I do not agree with the 1963 civil rights act. LBJ used the death of a beloved president to pass this bill. LBJ basically said that the best thing that congress could do to remember the slain president was to pass this bill. So I guess that in a round-about way JFK is responsible for it, but not in a way that most people would want to take credit for.

JFK's greatest achievement is certainly one of the 3 listed below; first I will give you 3 choices, and then I will indicate my possibly surprising selection:

(1) avoiding nuclear war with the USSR over the Cuban Missile Crisis;

(2)  coming down firmly on the side of Civil Rights in 1963, including introducing the Civil Rights Act legislation that was later passed after his death;

(3)  proposing and strongly supporting America's Moon landing program---Project Apollo.

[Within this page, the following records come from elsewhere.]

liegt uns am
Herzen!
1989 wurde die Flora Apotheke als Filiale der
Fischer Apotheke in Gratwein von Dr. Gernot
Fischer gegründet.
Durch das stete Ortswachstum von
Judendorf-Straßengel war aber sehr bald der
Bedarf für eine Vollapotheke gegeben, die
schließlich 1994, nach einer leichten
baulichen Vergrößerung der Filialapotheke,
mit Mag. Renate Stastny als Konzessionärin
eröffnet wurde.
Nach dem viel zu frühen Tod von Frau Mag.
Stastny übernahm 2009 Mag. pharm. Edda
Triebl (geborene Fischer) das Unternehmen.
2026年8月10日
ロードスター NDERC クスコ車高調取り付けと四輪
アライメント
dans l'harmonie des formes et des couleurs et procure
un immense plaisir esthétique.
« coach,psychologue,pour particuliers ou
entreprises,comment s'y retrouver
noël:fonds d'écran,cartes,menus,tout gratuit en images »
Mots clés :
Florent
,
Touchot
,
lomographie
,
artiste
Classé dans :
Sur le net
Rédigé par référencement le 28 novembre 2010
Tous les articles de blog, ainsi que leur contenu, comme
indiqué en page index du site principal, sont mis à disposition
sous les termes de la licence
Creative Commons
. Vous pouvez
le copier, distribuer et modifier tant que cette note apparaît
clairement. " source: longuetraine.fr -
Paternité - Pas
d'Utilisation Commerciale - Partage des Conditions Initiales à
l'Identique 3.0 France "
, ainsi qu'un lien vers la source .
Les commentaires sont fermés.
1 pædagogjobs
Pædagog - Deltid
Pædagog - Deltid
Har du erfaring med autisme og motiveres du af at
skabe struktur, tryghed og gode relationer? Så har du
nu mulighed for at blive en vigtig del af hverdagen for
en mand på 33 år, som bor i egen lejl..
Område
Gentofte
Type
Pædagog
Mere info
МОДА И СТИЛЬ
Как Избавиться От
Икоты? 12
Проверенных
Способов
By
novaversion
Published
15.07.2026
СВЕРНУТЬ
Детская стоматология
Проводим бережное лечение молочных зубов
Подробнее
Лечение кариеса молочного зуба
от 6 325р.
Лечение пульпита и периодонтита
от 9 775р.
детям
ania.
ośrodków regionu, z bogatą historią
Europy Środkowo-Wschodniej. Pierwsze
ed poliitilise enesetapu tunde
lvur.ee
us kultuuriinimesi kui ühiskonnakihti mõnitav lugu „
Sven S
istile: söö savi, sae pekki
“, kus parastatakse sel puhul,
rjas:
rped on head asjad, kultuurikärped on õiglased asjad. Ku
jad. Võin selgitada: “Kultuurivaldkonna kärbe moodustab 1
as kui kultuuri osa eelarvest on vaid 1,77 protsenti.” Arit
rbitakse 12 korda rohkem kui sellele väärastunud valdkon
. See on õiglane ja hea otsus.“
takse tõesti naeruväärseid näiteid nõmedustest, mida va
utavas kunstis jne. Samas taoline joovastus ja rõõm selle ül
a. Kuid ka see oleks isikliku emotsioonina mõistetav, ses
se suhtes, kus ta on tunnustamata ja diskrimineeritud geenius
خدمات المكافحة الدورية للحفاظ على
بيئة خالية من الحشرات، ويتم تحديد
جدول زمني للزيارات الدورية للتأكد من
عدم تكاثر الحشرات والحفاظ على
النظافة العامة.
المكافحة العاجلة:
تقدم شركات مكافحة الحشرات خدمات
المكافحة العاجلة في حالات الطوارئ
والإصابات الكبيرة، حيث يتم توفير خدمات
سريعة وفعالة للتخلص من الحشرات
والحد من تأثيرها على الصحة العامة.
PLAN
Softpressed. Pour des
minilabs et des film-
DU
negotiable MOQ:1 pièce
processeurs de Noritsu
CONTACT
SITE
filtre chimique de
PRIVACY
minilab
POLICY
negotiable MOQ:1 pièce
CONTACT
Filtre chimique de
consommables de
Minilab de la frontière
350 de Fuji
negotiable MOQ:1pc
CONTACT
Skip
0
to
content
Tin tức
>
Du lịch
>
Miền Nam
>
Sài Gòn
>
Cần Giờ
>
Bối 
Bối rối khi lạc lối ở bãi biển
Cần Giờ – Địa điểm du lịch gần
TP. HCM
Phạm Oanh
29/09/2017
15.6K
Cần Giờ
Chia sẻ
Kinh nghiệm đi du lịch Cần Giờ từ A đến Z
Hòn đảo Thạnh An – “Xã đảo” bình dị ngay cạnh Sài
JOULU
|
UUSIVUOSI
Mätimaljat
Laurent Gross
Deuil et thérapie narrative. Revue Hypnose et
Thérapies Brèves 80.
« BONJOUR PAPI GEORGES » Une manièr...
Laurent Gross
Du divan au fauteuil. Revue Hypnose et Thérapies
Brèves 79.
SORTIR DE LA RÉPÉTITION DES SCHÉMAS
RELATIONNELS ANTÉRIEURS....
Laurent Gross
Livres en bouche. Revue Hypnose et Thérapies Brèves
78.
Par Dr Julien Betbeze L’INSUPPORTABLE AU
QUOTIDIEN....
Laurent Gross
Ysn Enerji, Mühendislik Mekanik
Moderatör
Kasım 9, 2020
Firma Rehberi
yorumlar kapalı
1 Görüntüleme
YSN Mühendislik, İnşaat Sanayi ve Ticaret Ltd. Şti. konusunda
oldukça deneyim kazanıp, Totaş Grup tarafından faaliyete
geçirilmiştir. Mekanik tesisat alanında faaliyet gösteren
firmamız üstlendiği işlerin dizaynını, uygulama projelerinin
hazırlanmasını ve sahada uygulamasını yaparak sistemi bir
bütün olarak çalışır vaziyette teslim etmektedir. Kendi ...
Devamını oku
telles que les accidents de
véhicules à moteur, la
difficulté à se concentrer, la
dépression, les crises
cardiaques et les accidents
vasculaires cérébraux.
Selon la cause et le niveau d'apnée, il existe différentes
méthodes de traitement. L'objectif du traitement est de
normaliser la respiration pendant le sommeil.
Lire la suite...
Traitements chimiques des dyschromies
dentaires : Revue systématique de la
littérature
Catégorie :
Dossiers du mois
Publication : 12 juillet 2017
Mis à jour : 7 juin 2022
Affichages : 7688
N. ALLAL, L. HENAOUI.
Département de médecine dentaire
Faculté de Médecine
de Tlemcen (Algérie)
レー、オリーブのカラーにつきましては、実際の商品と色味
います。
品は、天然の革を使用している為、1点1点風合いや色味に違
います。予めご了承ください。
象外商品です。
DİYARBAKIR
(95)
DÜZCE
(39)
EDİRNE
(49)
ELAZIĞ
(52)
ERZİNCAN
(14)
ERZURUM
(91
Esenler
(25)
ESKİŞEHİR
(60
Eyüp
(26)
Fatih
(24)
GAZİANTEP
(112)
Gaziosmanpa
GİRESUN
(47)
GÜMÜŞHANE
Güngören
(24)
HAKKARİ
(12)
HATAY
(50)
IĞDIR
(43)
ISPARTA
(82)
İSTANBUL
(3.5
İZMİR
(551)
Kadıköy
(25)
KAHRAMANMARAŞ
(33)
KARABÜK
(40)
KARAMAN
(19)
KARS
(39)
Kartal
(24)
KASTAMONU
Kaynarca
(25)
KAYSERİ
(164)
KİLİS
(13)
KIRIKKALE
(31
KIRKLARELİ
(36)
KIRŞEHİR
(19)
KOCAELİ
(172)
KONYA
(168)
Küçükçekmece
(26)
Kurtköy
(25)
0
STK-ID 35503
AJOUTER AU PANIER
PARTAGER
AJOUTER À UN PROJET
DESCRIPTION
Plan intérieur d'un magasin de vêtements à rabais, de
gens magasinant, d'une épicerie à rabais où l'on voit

My selection is the Apollo program, and here's why:

500 years from now, and perhaps 50 or even 100 years from now, America's Apollo Moon landing program will clearly be the most significant decision and/or act by JFK.  By proposing and "selling" this program in the midst of a Cold War with the USSR, the American President indicated that he took the Cold War very seriously, that he was NOT an appeaser (as many Conservatives feared),  and that he not only didn't mind, but welcomed competition with the USSR, as long as it was NOT on the battlefield.  Although the origins of the Apollo program were 100% in America's Cold War competition with the USSR, its benefits were truly astounding in terms of technology boost, building excitement over Space Exploration, and its positive impact on the human spirit.  It has also remained the quintissential symbol of what Americans---and humans, for that matter---can do if they have the will and dedicate the resources.  In many ways the future of the human species will be determined by space exploration and space travel, and JFK's jumpstart certainly got us to the Moon 50 or 100 years before it would otherwise have happened, at a time when many feared the U.S. had already lost the Space Race, and that competition with the USSR was pointless.